Problem requirements → Print, in exact form, the lines below from the one containing "Additionally, you can" through the one containing "signals to collect](images/Screenshot4.png)", and omit all others.

Data to examine →

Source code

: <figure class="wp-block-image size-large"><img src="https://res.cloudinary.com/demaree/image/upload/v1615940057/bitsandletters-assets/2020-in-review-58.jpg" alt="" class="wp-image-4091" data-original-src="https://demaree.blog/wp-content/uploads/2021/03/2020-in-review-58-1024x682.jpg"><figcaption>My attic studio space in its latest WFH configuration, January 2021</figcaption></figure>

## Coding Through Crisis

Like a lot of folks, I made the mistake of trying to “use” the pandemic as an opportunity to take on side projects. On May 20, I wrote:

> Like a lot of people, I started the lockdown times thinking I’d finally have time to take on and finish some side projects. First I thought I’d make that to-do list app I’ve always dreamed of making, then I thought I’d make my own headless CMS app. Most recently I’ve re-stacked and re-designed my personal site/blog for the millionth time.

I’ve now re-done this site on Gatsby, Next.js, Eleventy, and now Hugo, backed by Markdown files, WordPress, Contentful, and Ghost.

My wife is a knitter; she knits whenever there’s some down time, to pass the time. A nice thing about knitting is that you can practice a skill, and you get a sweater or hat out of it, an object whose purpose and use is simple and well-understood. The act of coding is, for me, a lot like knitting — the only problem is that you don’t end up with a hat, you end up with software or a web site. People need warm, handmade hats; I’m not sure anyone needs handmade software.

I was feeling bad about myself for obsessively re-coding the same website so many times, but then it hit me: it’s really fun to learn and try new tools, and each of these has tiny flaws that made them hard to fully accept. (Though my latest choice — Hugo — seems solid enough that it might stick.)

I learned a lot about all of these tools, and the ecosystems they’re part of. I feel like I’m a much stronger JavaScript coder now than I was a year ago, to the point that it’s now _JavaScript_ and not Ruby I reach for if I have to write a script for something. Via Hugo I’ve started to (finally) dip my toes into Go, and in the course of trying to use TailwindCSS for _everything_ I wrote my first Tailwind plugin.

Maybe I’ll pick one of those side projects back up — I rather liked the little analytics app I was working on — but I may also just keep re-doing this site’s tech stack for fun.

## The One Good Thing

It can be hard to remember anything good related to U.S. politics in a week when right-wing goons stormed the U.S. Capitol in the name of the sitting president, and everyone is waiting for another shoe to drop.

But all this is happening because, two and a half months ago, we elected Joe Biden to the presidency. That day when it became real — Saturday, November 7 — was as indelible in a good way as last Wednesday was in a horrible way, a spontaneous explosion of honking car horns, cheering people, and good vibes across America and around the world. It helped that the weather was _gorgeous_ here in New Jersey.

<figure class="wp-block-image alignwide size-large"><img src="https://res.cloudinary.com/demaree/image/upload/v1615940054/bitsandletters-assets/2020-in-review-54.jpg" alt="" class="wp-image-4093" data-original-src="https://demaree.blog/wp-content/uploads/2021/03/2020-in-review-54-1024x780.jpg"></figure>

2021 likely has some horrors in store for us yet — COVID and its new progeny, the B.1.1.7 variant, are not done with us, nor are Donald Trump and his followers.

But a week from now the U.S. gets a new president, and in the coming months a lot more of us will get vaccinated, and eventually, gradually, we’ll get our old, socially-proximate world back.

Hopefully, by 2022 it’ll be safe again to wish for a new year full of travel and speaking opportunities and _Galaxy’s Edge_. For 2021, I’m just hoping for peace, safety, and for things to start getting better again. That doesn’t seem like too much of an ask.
--
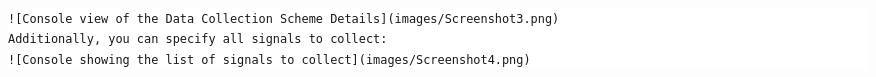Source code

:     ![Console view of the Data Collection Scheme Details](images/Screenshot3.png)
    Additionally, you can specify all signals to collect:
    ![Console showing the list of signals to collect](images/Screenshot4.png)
...
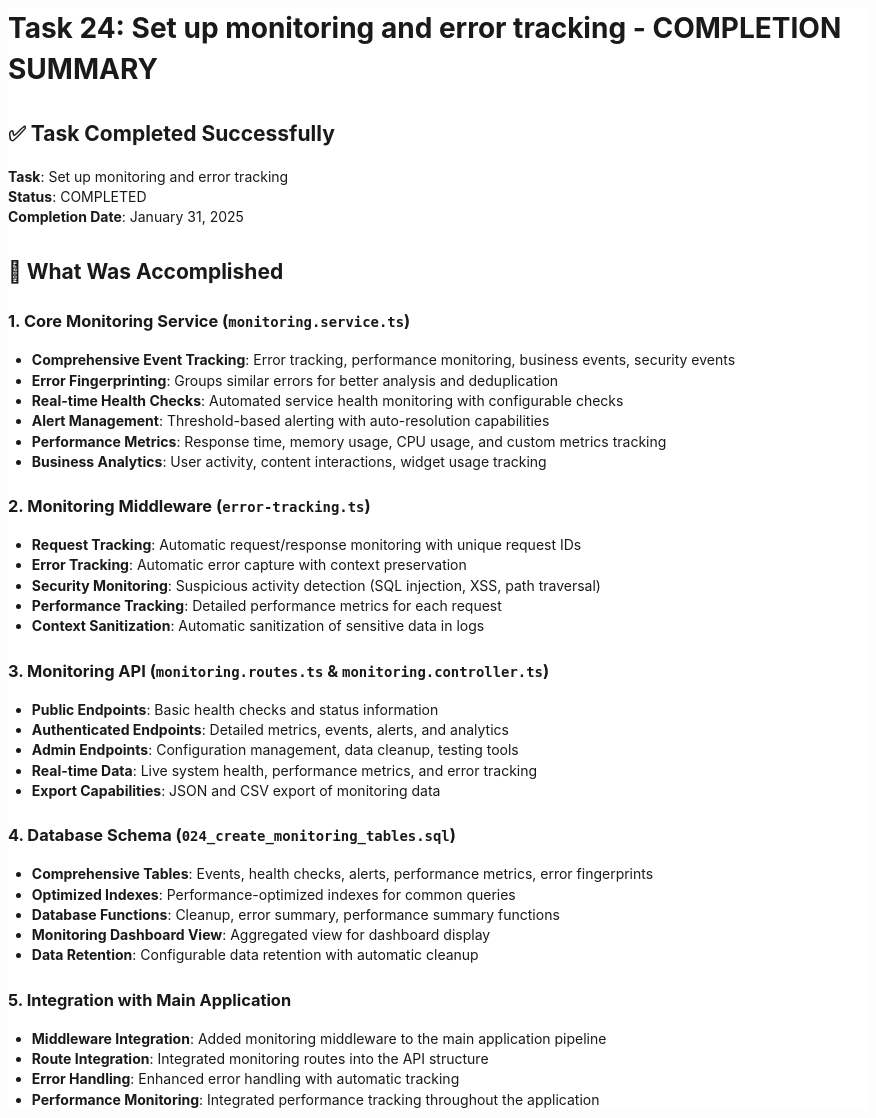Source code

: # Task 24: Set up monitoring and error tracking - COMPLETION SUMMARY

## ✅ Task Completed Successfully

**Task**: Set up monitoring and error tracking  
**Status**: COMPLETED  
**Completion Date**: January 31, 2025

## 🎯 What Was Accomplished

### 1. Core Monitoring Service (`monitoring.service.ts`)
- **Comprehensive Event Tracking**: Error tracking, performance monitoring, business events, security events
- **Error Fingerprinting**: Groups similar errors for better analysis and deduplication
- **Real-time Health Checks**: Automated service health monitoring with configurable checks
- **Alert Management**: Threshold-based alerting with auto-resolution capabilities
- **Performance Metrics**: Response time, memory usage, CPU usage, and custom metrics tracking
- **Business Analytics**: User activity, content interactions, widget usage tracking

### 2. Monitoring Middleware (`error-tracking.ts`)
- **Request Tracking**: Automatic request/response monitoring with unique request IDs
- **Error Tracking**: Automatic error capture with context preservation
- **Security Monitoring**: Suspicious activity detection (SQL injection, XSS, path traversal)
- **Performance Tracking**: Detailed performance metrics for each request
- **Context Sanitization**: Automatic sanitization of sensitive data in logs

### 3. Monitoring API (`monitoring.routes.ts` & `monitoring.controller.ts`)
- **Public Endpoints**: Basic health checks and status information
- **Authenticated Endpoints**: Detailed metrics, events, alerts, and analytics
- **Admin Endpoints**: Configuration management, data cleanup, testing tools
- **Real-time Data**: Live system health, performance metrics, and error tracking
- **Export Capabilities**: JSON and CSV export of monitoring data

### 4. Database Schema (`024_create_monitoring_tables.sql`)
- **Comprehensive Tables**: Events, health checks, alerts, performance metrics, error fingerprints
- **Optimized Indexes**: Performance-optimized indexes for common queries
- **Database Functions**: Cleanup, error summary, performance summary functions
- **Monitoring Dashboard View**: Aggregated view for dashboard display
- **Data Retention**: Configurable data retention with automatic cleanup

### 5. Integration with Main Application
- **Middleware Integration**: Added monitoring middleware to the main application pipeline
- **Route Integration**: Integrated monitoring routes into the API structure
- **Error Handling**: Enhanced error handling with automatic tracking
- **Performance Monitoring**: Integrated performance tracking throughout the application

Task answer →
    Additionally, you can specify all signals to collect:
    ![Console showing the list of signals to collect](images/Screenshot4.png)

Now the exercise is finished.